Pastry Cream/ Crème Patisserie:
- 2 cups (450ml) whole milk
- 1/3 cup (1 1/4 oz/35g) cornflour/cornstarch
- 1 cup less 1 Tbsp. (200gm/7oz) sugar
- 4 large egg yolks (if you’re making royal icing, reserve two egg whites)
- 2 large eggs
- 1/4 cup (2oz/60gm) unsalted butter, cubed
- 2 tsp vanilla
- optional: 1/2 cup (150gm) no-stir peanut butter (I used Jiff Naturals Creamy Peanut Butter)
- Mix the cornstarch with 1/2 cup of milk and stir until dissolved.
- Heat the remaining milk in a saucepan with the sugar, dissolving the sugar and bringing the milk to a boil. Remove from heat.
- Beat the whole eggs into the cornstarch/milk mixture. Then beat in the egg yolks. Pour in 1/3 of the hot milk, stirring constantly to prevent the eggs from cooking.
- Now, bring the remaining milk back to the boil and add the eggy mixture, whisking as you pour. Keep whisking (don’t stop or it will solidify) on a medium heat until the mixture starts to thicken.
- Remove the saucepan from the heat and thoroughly whisk the pastry cream. At this stage the pastry cream can look slightly lumpy, but a good whisking soon makes it smoother.
- Beat in the butter and vanilla until fully incorporated. If using, fold the peanut butter into the hot cream until fulling incorporated.
- If you haven’t already, pour the pastry cream into a stainless steel or ceramic bowl and then place plastic wrap over the surface to stop a skin from forming.
- Refrigerate overnight to give the pastry cream time to further thicken.
- 1 batch pâte feuilletée/puff pastry
- 1 batch crème patisserie/pastry cream
- 2 3/4 cups (12 1/3 oz/350 gm) powdered sugar
- 2 tsp lemon juice
- 2 large egg whites
- 1/2 cup 92 3/4oz/80gm) dark chocolate
- 2 pints raspberries (optional)
- Preheat the oven to moderately hot 200C/400F/gas mark 6.
- Lightly dust your work space with flour and remove your dough from the fridge.
- Roll into a large rectangle the thickness of cardboard, approximately 12″x18″. It’s helpful to roll this out on parchment paper.
- Cut into three equal pieces and place on a baking tray. You may have to bake them separately.
- Prick/dock the pastry sheets all over with a fork.
- Place another sheet of parchment paper over the top and then weigh down the dough with another heavy baking sheet. Mine was not heavy enough, so I would weigh it down evenly next time with a couple of heavy baking pans on top of the baking sheet.
- Bake each sheet for about 25 minutes, removing the top layer of paper and the tray 10 minutes before the end for the tops to brown. Keep an eye on them and lower the temperature if they start to brown too much.
- Remove the baked sheets from the oven and cool on a rack.
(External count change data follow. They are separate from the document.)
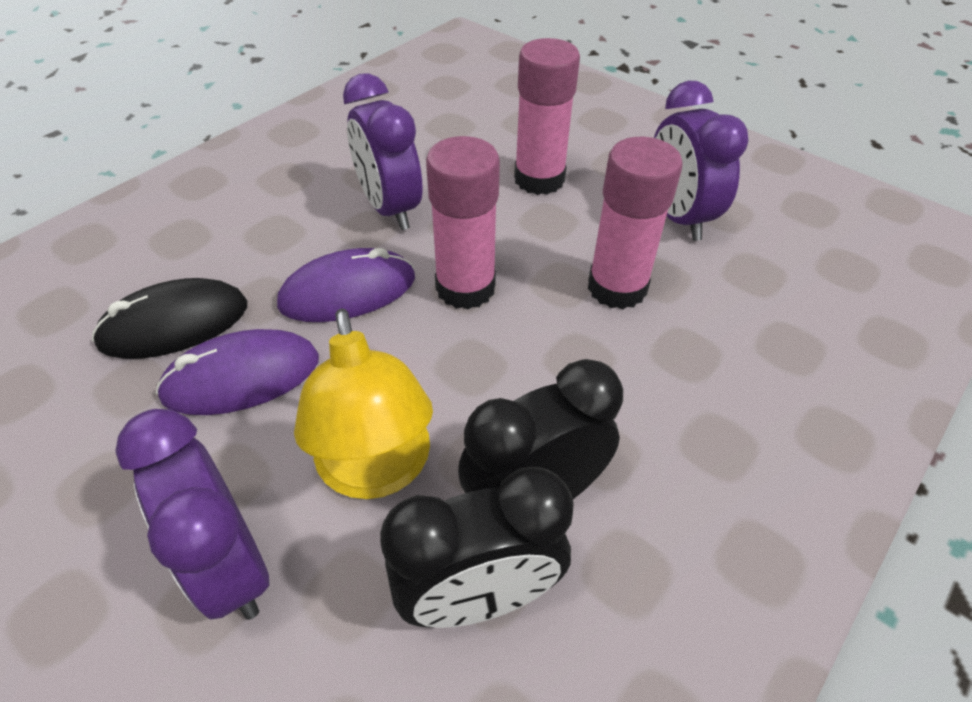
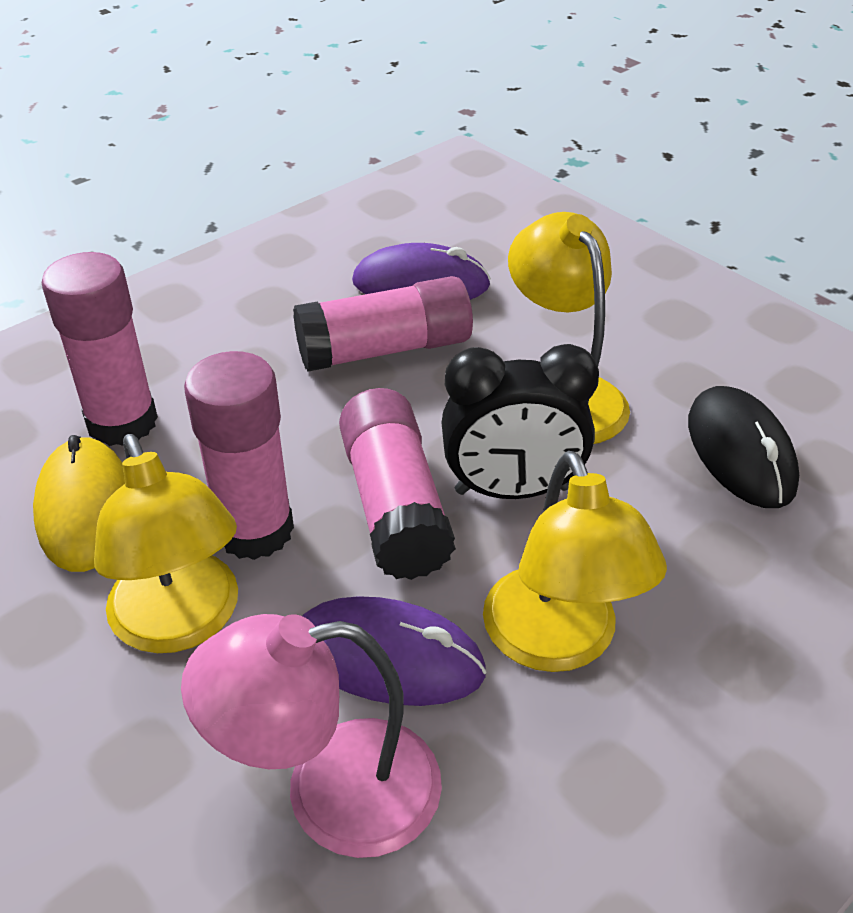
black clock: [380,467,574,628] [458,359,623,499] = 2 -> [442,344,599,499] = 1
pink glue stick: [426,136,500,310] [514,38,580,195] [588,137,683,310] = 3 -> [42,252,158,446] [184,351,294,560] [293,276,473,372] [339,388,456,580] = 4
pink lamp: none = 0 -> [181,614,442,858] = 1
purple clock: [115,409,269,620] [343,73,423,230] [654,81,749,241] = 3 -> none = 0
yellow lamp: [294,309,433,499] = 1 -> [94,434,238,653] [483,451,667,672] [508,212,630,444] = 3
yellow mouse: none = 0 -> [33,435,125,572] = 1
- Once the pastry has cooled, you’re ready to assemble the mille-feuille. Get a sturdy flat board, the pastry and the chilled cream.
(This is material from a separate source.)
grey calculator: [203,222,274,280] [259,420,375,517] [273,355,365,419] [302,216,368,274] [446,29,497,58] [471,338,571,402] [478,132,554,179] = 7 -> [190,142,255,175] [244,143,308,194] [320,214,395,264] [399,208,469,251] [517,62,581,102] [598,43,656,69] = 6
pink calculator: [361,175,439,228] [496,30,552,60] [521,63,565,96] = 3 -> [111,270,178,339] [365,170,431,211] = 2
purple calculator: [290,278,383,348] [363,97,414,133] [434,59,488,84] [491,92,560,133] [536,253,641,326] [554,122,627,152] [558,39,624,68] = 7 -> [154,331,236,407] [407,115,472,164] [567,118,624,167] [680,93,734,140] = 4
- Lay one sheet on the board and spread half the pastry cream over the top. Sprinkle 1/2 the raspberries on top if using.
- Take the second sheet and place it on top, pressing down lightly with your hands to ensure that it sticks to the filling.
- Spread the remaining pastry cream and raspberries (if using) over the top layer and top with the final pastry sheet.
- Chill the layers while you make the icing/chocolate.
- Melt the chocolate in a double boiler, stirring periodically. Once melted, transfer to a piping bag or plastic bag with the corner snipped.
- To make the icing, whisk 2 egg whites with 2 tsp. lemon juice until lightly frothy.
- Whisk in about 2 cups (300gm) of powdered sugar on low until smooth and combined. The mixture should be thick enough to leave trails on the surface. Thicken with more powdered sugar if necessary.
- Once ready, immediately pour the icing over the top of the pastry and spread it evenly. You probably won’t need all of the icing.
- Still working quickly, pipe a row of thin chocolate lines along the length of the pastry.
- Still working quickly, take a sharp knife and lightly draw it down through the lines of chocolate from top to bottom. Repeat from bottom to top. Keep repeating this until you’ve worked through the entire top of the pastry.
- Chill for a couple of hours to set up the icing.
- With a knife, gently mark where you’re going to cut your slices.
- With a sharp knife, trim the edges and cut your slices.